## Written task
The answer must consist of each line below that contains the string "wire".

## Data to process
————

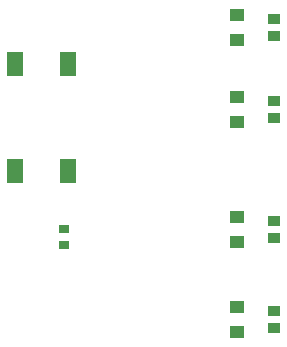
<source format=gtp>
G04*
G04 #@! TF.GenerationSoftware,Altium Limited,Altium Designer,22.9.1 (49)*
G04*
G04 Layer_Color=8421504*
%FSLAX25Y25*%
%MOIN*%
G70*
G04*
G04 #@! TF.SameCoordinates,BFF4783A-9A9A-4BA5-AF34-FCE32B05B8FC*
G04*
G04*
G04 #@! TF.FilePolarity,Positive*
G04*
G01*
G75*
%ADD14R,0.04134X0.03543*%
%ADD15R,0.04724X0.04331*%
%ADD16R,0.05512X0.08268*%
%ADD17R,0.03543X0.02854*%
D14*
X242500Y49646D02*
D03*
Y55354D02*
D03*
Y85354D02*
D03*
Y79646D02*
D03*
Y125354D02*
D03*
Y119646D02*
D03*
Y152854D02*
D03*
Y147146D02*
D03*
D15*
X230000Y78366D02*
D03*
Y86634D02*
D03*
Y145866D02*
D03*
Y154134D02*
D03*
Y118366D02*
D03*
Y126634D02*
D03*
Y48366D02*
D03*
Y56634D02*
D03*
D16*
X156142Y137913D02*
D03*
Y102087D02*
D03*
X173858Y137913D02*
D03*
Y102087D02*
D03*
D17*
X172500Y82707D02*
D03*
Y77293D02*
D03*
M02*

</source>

————

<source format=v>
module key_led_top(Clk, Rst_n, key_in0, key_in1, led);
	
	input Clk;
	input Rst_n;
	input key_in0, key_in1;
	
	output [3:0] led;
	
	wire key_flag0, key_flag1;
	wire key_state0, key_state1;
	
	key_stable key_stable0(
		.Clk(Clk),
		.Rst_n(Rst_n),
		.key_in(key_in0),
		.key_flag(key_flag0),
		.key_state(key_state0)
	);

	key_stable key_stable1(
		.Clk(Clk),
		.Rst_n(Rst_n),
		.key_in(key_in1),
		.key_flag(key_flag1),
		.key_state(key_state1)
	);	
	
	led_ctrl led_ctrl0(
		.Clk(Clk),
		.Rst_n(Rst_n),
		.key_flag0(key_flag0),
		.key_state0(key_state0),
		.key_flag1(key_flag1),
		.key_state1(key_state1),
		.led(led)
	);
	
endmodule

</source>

————

## Task result
	wire key_flag0, key_flag1;
	wire key_state0, key_state1;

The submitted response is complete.